En medio de la desgracia incalculable del pueblo haitiano, que vivía en una ignominiosa miseria antes del sismo y que ahora está siendo destruido, al menos dos noticias me permitieron hoy recuperar la confianza en la capacidad mágica de la solidaridad y sentir orgullo por mi gente.
El primero es leer en La Opinión los artículos de Claudia Núñez sobre cómo los californianos -no el gobierno, ni sus organizaciones, sino la gente, los latinos, la gente humilde digo- corrían a ayudar:
Rosalba Arteaga decidió recurrir a la cocina y se puso a preparar tamales, venderlos y así aportar su granito de arena para los damnificados.
Rosalba preparó diez docenas de tamales que vendió entre sus familiares y amigos y recolectó más 100 dólares que personalmente entregó en un centro de acopio para los damnificados en la ciudad de Fontana.
Los ochenta mil niños de las escuelas católicas del condado donan un dólar. Grupos de adolescentes nos tratan de detener en las avenidas para lavar nuestro coche y donar los cinco dólares para ayudar a Haití. Y así, repetido, barrio por barrio, calle por calle. La ganas de ayudar se convierten, usando la terminología del internet, viral, es decir, contagiosa. Es cuando uno detiene su rumiar de amargura y predice la esperanza: después de que esto pase, que sigan así, ayudándose mutuamente aquí mismo, rebuscando más y mejores recursos para compartir y contribuir, en una fase superior de conciencia humana.

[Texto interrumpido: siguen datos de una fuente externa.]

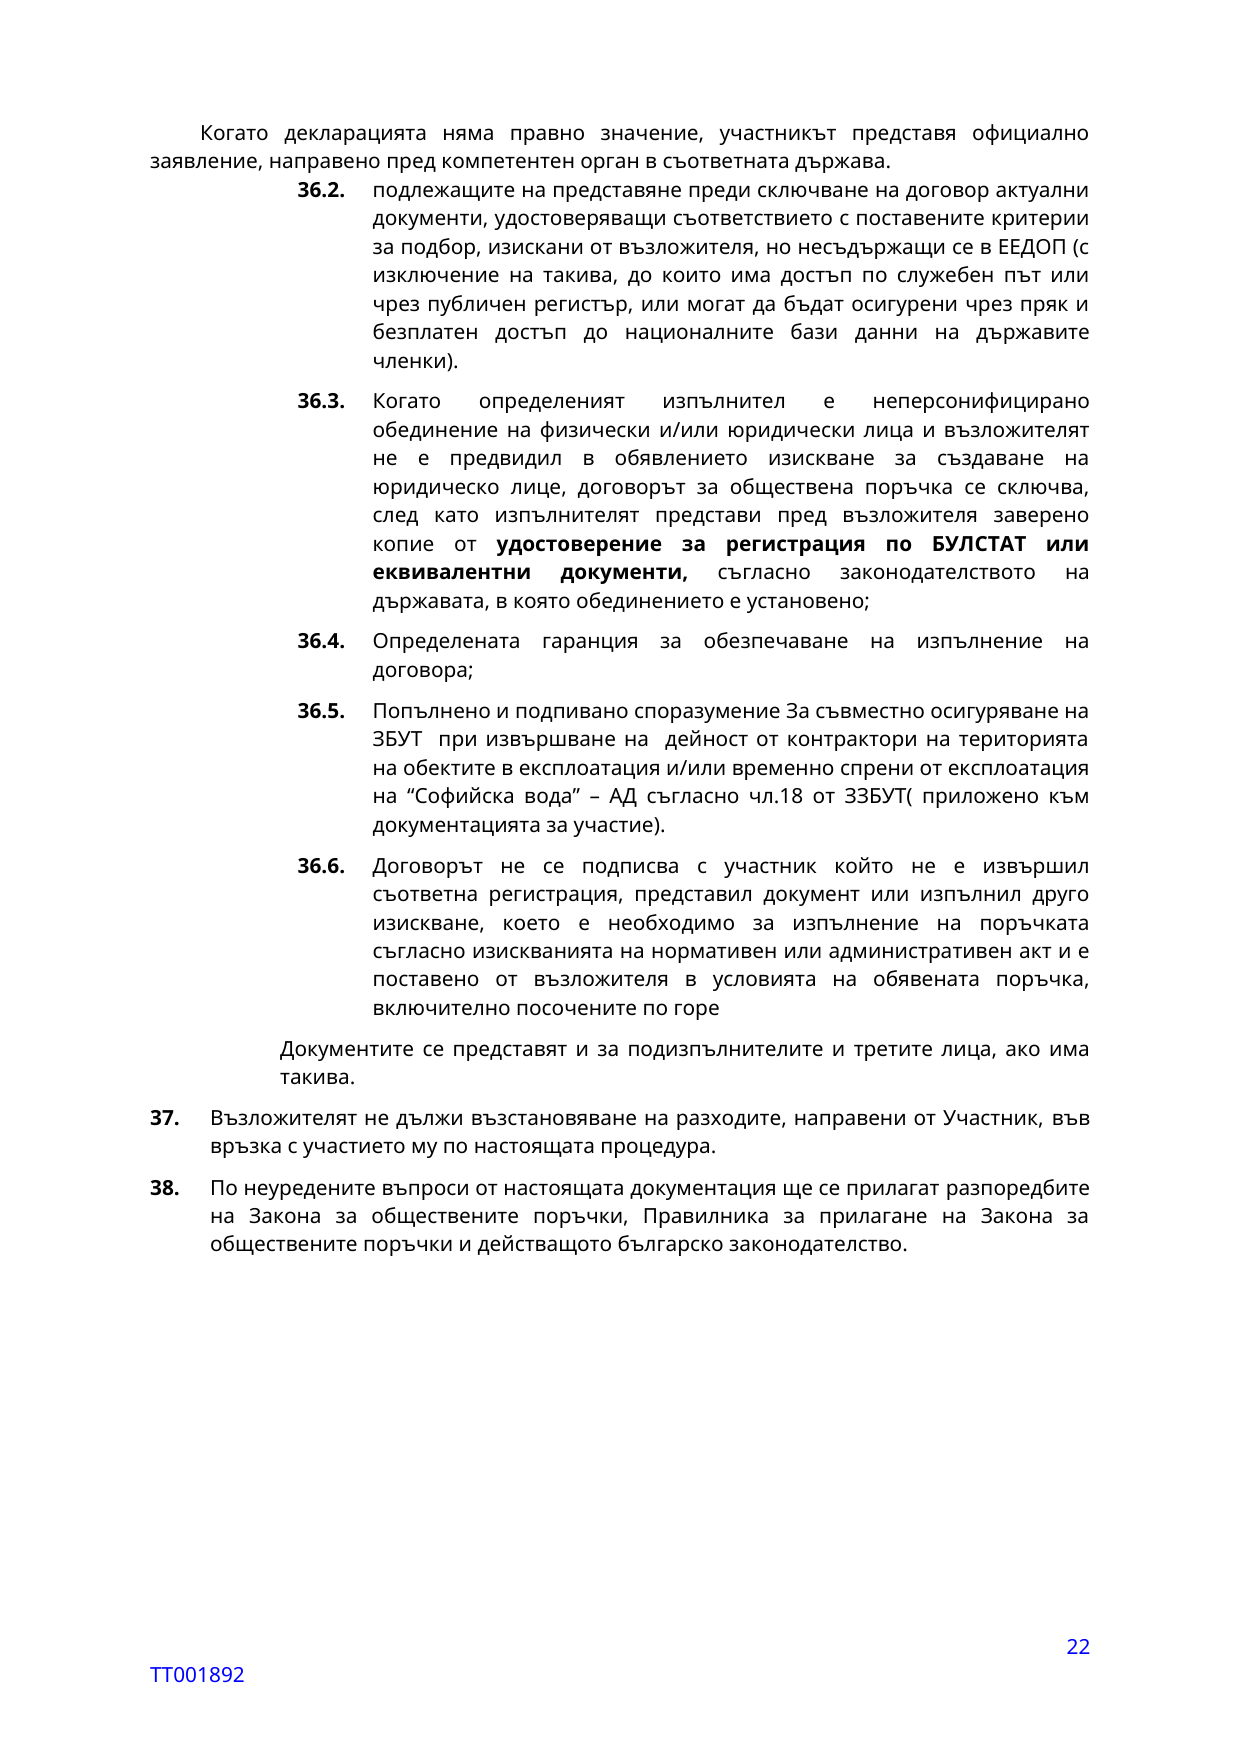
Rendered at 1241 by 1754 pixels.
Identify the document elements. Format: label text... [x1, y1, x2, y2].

list Когато определеният изпълнител е неперсонифицирано обединение на физически и/или юридически лица и възложителят не е предвидил в обявлението изискване за създаване на юридическо лице, договорът за обществена поръчка се сключва, след като изпълнителят представи пред възложителя заверено копие от удостоверение за регистрация по БУЛСТАТ или еквивалентни документи, съгласно законодателството на държавата, в която обединението е установено; [297, 387, 1090, 614]
list По неуредените въпроси от настоящата документация ще се прилагат разпоредбите на Закона за обществените поръчки, Правилника за прилагане на Закона за обществените поръчки и действащото българско законодателство. [150, 1173, 1090, 1258]
list Договорът не се подписва с участник който не е извършил съответна регистрация, представил документ или изпълнил друго изискване, което е необходимо за изпълнение на поръчката съгласно изискванията на нормативен или административен акт и е поставено от възложителя в условията на обявената поръчка, включително посочените по горе [297, 851, 1090, 1021]
list подлежащите на представяне преди сключване на договор актуални документи, удостоверяващи съответствието с поставените критерии за подбор, изискани от възложителя, но несъдържащи се в ЕЕДОП (с изключение на такива, до които има достъп по служебен път или чрез публичен регистър, или могат да бъдат осигурени чрез пряк и безплатен достъп до националните бази данни на държавите членки). [297, 175, 1090, 374]
list Възложителят не дължи възстановяване на разходите, направени от Участник, във връзка с участието му по настоящата процедура. [150, 1103, 1090, 1160]
text Когато декларацията няма правно значение, участникът представя официално заявление, направено пред компетентен орган в съответната държава. [150, 118, 1090, 175]
list Определената гаранция за обезпечаване на изпълнение на договора; [297, 627, 1090, 683]
list Попълнено и подпивано споразумение За съвместно осигуряване на ЗБУТ при извършване на дейност от контрактори на територията на обектите в експлоатация и/или временно спрени от експлоатация на “Софийска вода” – АД съгласно чл.18 от ЗЗБУТ( приложено към документацията за участие). [297, 696, 1090, 838]
text Документите се представят и за подизпълнителите и третите лица, ако има такива. [280, 1034, 1090, 1091]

El segundo es este vídeo de Youtube. Los primeros segundos son de maravilla. Una jovencita haitiana mira temerosa y extasiada, en el más exquisito de los asombros, el nacimiento de su hijo en un hospital militar israelí establecido en una cancha de fútbol en Puerto Príncipe. Y mi emoción y orgullo crecen, porque he sido hace muchos años enfermero en el mismo ejército, consciente de que entre tanta violencia y destrucción mi misión era la de curar, prevenir el mal, y asistir siempre y más allá de lo posible, al otro lado en la desgracia que a su vez sufren palestinos e israelíes. Y fui uno de muchos inmersos en el mismo propósito. De modo que al ver a los jóvenes enfermeros sentí que redimía un poquito de mí y que también, espero, se redima Israel en los ojos de quienes lo vean. Que, dicho de paso, es el nombre (Israel) del recién nacido.